The novelty of this research really seems to be in the identification of effective types of homework and testing. However, Craik and Lockhart's (1976) levels of processing framework already seems to make suggestions as to which ones will be effective. Namely, they concluded that there are two basic strategies for encoding information: maintenance rehearsal and elaborative rehearsal. Elaborative rehearsal is better because it allows for encoding the meaning of information, while maintenance rehearsal results in shallow learning because it engages focus on sensory and perceptual aspects of information. So, anything that shows learning benefits is likely the result of the activation of elaborative rehearsal strategies.


Roediger, H.L., & Karpicke, J.D. (2006). The power of testing memory: Basic research and implications for educational practice. Perspectives on Psychological Science, 3, 101-210.

By Tony Jeremiah (not verified) on 03 Jan 2008 #permalink

Indeed this isn't surprising. Let me rephrase: "Students tend to recall things when asked to recall things. Students tend not to recall things they were not asked to recall."

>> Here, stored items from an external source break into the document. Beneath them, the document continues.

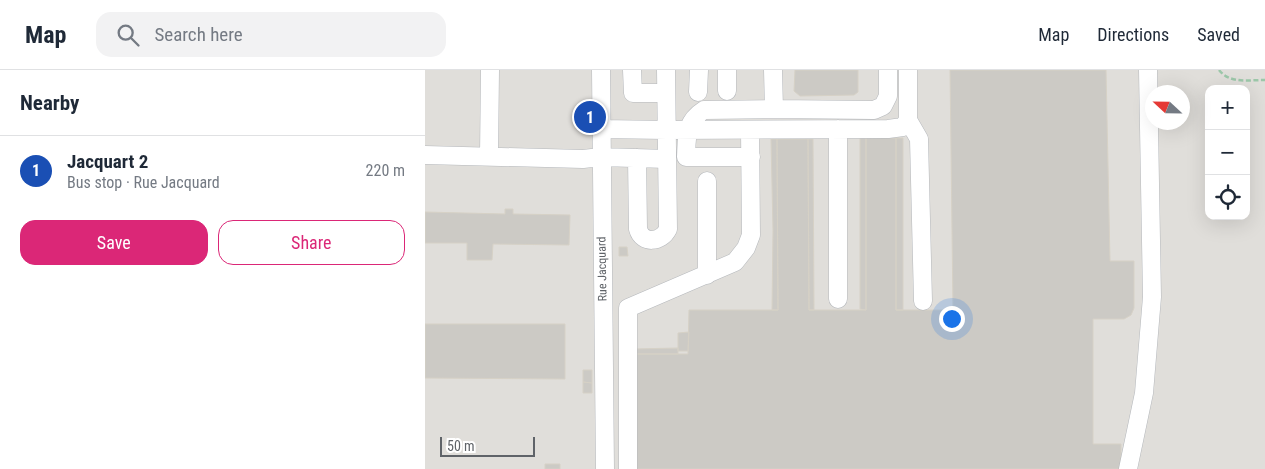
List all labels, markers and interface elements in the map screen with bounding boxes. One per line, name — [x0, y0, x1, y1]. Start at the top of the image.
search box — [96, 12, 446, 57]
text: Map — [25, 21, 66, 49]
icon: search — [114, 21, 142, 49]
text: Search here — [154, 23, 243, 46]
text: Map — [1038, 24, 1069, 45]
text: Directions — [1097, 24, 1169, 45]
text: Saved — [1197, 24, 1240, 45]
north arrow — [1145, 85, 1190, 130]
map controls — [1205, 85, 1250, 220]
button: + — [1205, 85, 1250, 130]
text: Nearby — [20, 91, 79, 115]
pin: 1 — [574, 98, 606, 136]
button: − — [1205, 130, 1250, 175]
text: Jacquart 2 — [67, 150, 148, 173]
text: 1 — [32, 161, 40, 180]
text: 220 m — [366, 161, 405, 180]
text: Bus stop · Rue Jacquard — [67, 173, 220, 192]
button: locate — [1205, 175, 1250, 220]
button: Save — [20, 220, 208, 265]
button: Share — [218, 220, 405, 265]
street label: Rue Jacquard — [594, 236, 610, 301]
your location — [939, 306, 965, 332]
scale bar — [440, 434, 535, 457]
text: 50 m — [447, 438, 475, 454]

Actually, I've found quite a few ways to learn by myself as well as from recall help from an instructor.

I learned from the way he taught me to study and did very sucessfully from the learning in a totally different course! Practice and recalling at environments that are not at school (like the shower, for example) eventually made me just roll the information right out.

What he did was ask me a lot of questions on the subject and eventually I knew what he was looking for in terms of an answer. He made me do the questions on the spot, off the top of my head -- it was a little daunting at first, but then I just took right to it. This eventually alleviated quite a bit of test stress, which was something I was coping with as well. Of course, not all of what he asked was there and some stuff he didn't ask was there as well... but it made me realize in what he was looking for in the answers given and helped me study more for important points and the general idea with a little detail.

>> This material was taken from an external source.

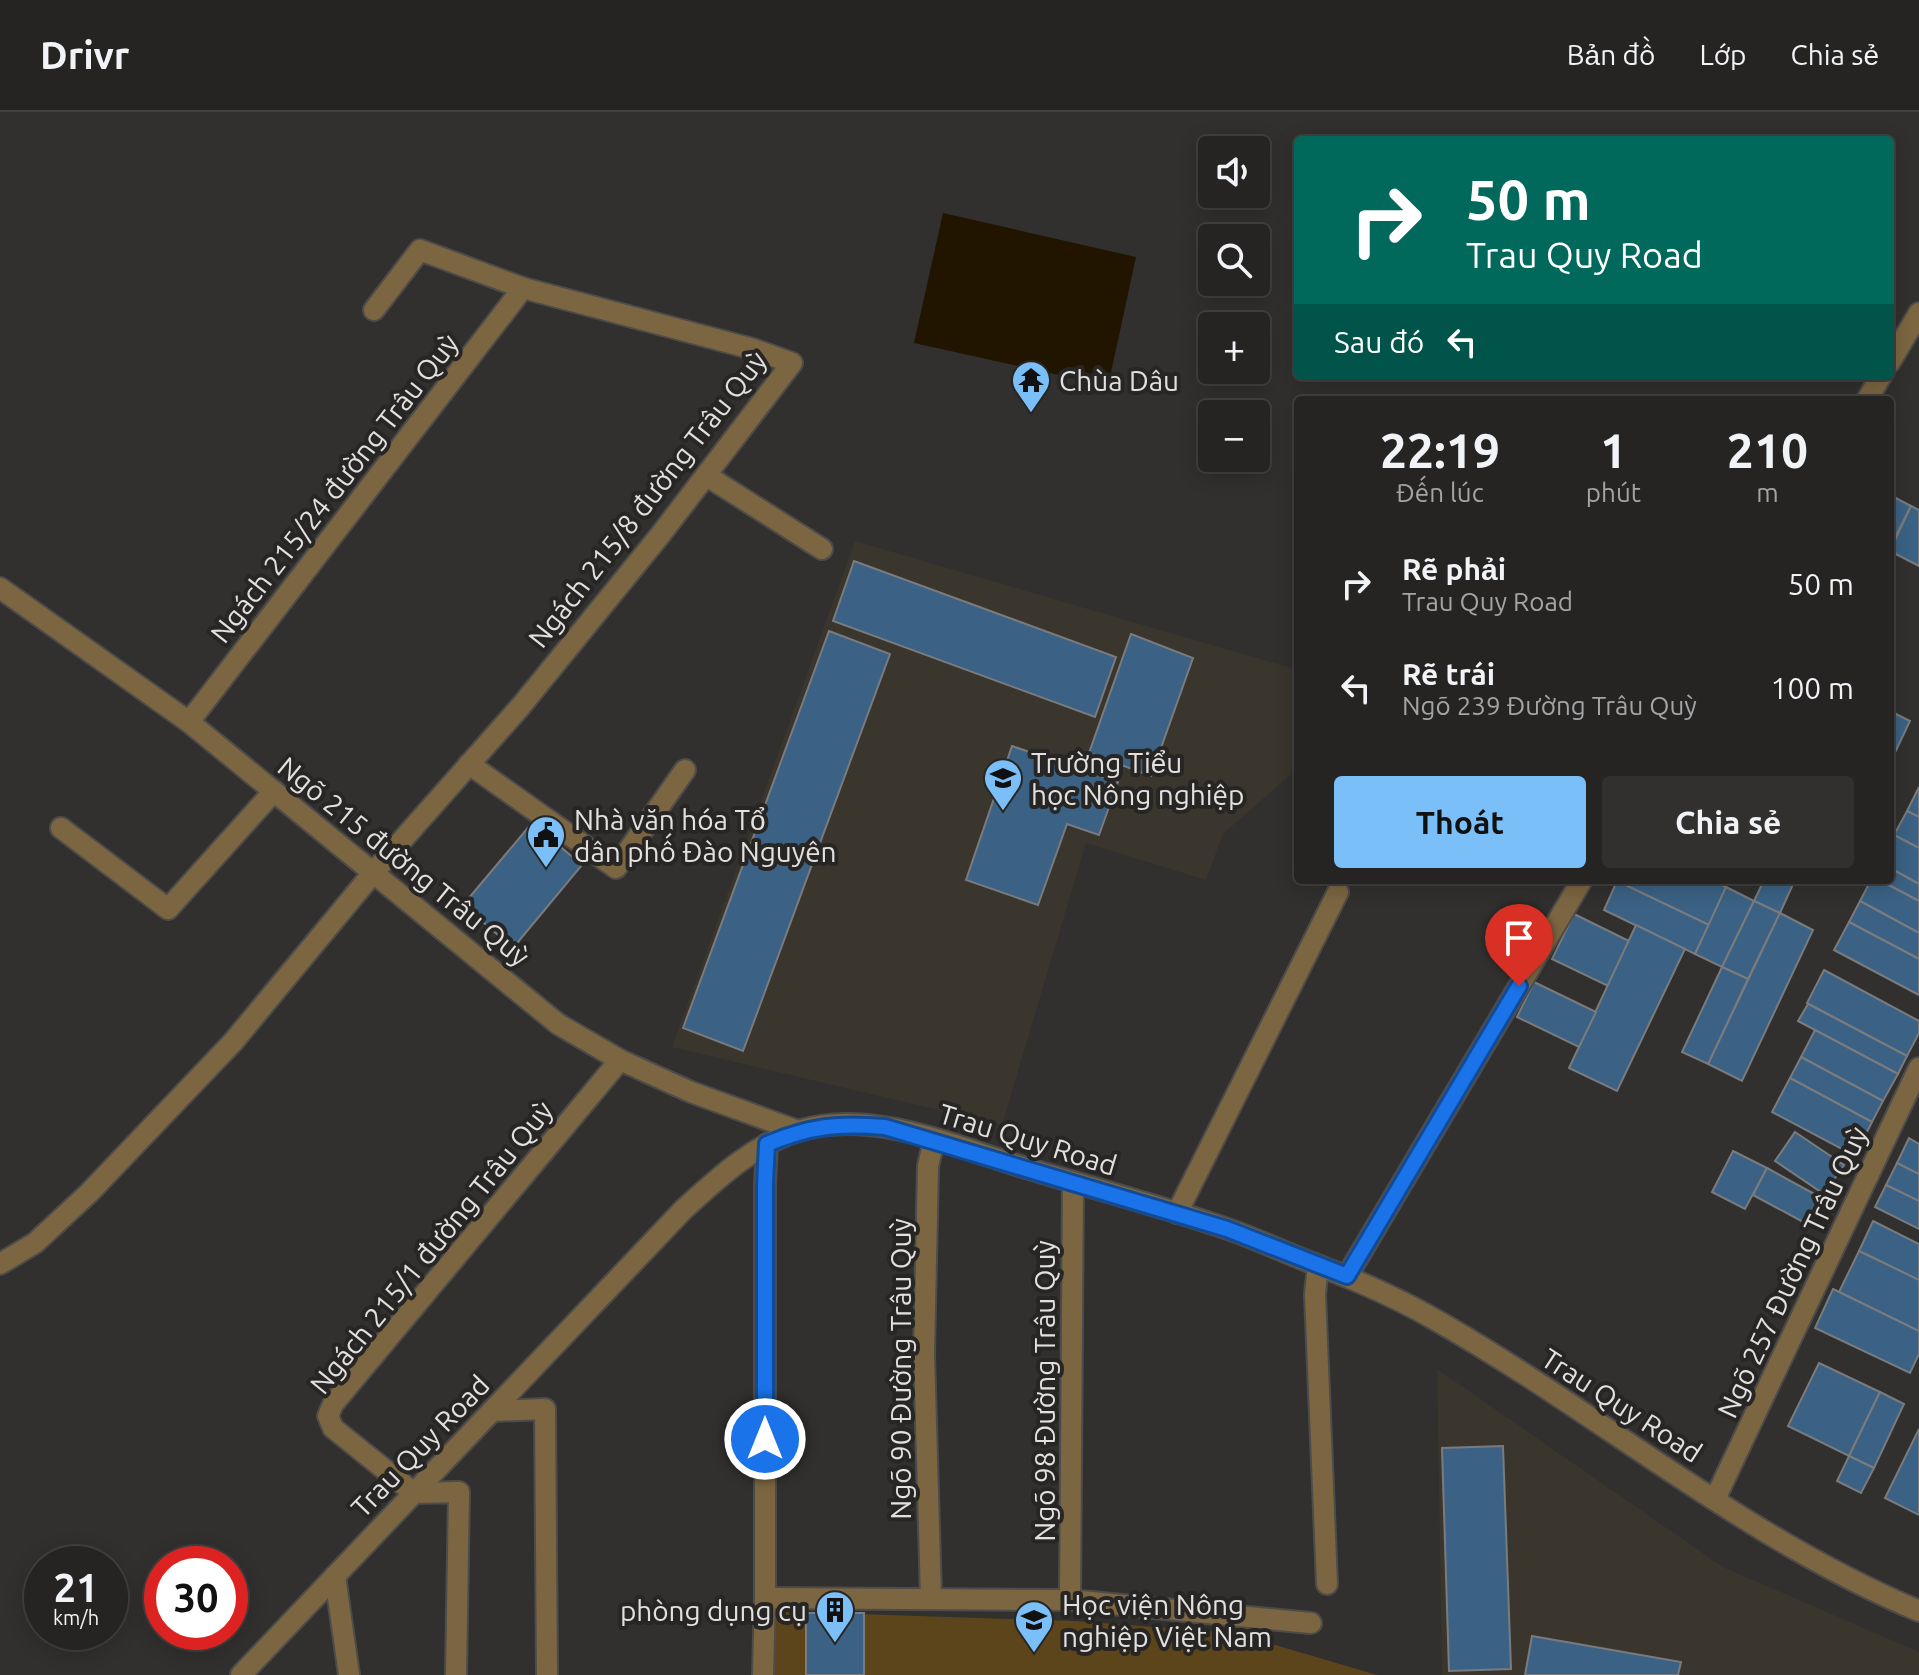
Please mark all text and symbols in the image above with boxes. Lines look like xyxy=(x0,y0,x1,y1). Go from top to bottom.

Just recently I've helped a few fellow students taking the course I once did that well and taught them the same way. I still know quite a lot of the information that was taught to me. It worked extremely well and will be using the same techniques.

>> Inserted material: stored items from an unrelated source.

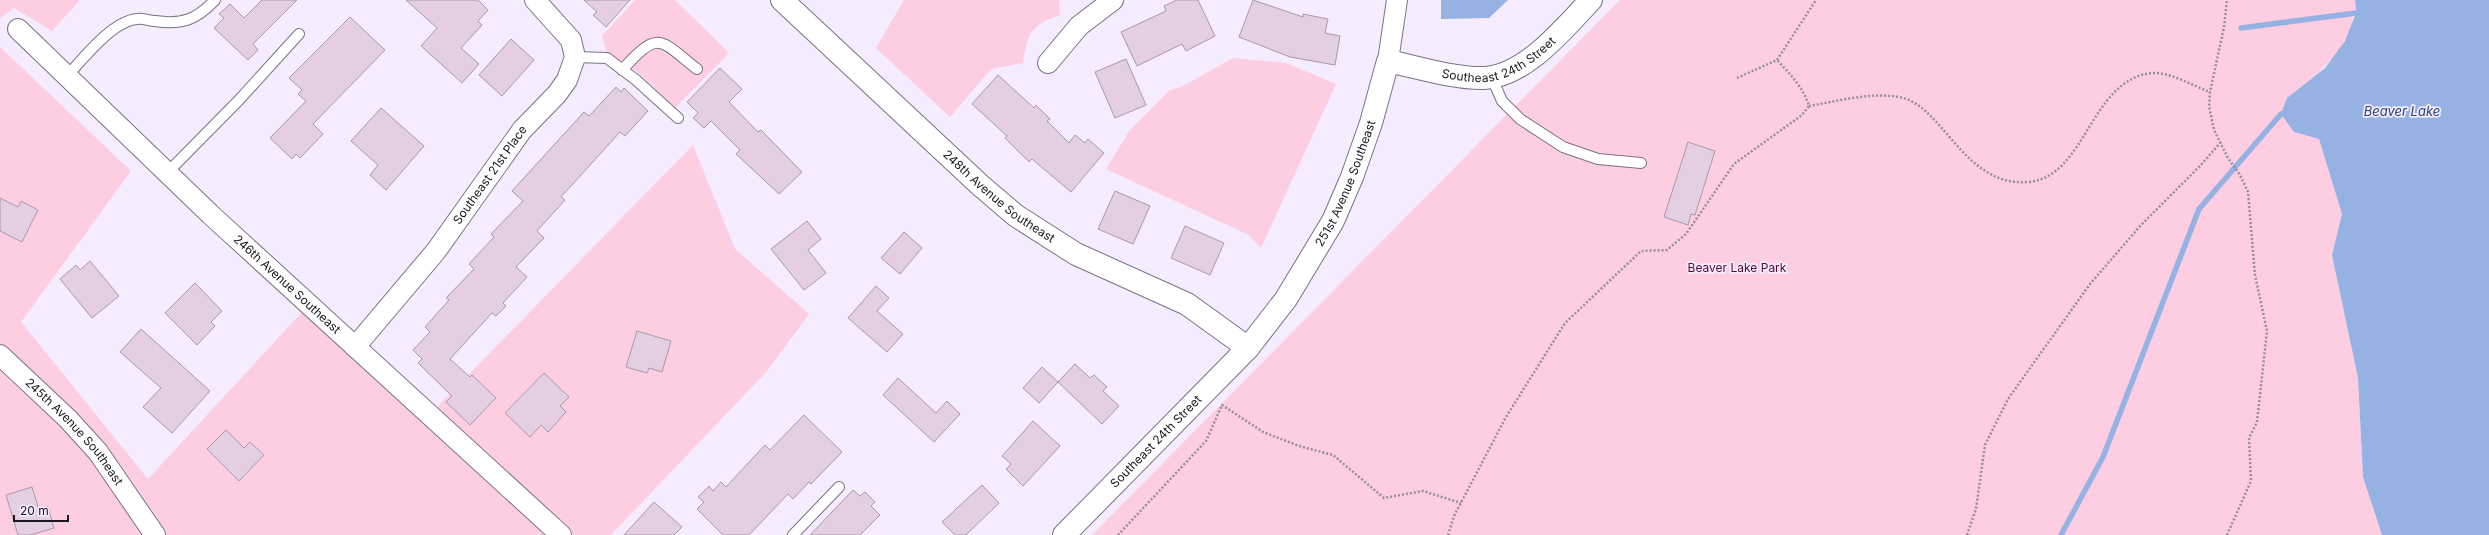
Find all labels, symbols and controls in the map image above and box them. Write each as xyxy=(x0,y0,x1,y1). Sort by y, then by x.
street label: Southeast 24th Street xyxy=(1441,33,1558,85)
water label: Beaver Lake xyxy=(2364,103,2440,119)
street label: 251st Avenue Southeast xyxy=(1311,119,1378,249)
street label: Southeast 21st Place xyxy=(450,122,530,227)
street label: 248th Avenue Southeast xyxy=(940,147,1058,246)
street label: 246th Avenue Southeast xyxy=(231,231,344,337)
park label: Beaver Lake Park xyxy=(1688,260,1787,275)
street label: 245th Avenue Southeast xyxy=(22,375,127,488)
street label: Southeast 24th Street xyxy=(1107,392,1204,491)
scale bar xyxy=(14,497,68,523)
text: 20 m xyxy=(20,503,49,518)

I can't see the results when the final test was recognition - although you do say they were not significant. Am I missing something?


By Mark Tyrrell Frank (not verified) on 03 Jan 2008 #permalink

This is really interesting. I will keep it in mind when I am given tests at school, since I am only 17 this gives me some movitation to actually revise for my AS levels I hope.

When I was teaching (university, operations research), my most useful classroom ploy for quick one-question tests on assigned reading was to have students pair up and work out the answer jointly. I believe that the active discussion between the students helped to register the knowledge.

By Judith S. Liebman (not verified) on 04 Jan 2008 #permalink

I believe that this works under the conditions that you've stated, however, I think that the study that you cited has more to do with the way people learn and read words as opposed any other type of information. I used to be more well-versed in this topic, but am out of practice now. Can anyone corroborate?

I think it's interesting that the control group had better results in both cued/free than the recognition group. It is also intresting to see if taking tests really makes kids learn. Although, I don't really think the test itself makes the kids learn, but it is more of a motivation for making them learn. If there were no grades, then no one would try. Tests are not a way to learn, but more of a reason to learn. Tests might very well not be helful, but until they are taken away students will have trouble overcoming tests. Here is a link to get any students reading this article into good study habits.

The comment about trick questions being counterproductive for learning is interesting. Do you know of any research specifically on this? I would love to show it to a certain instructor I know.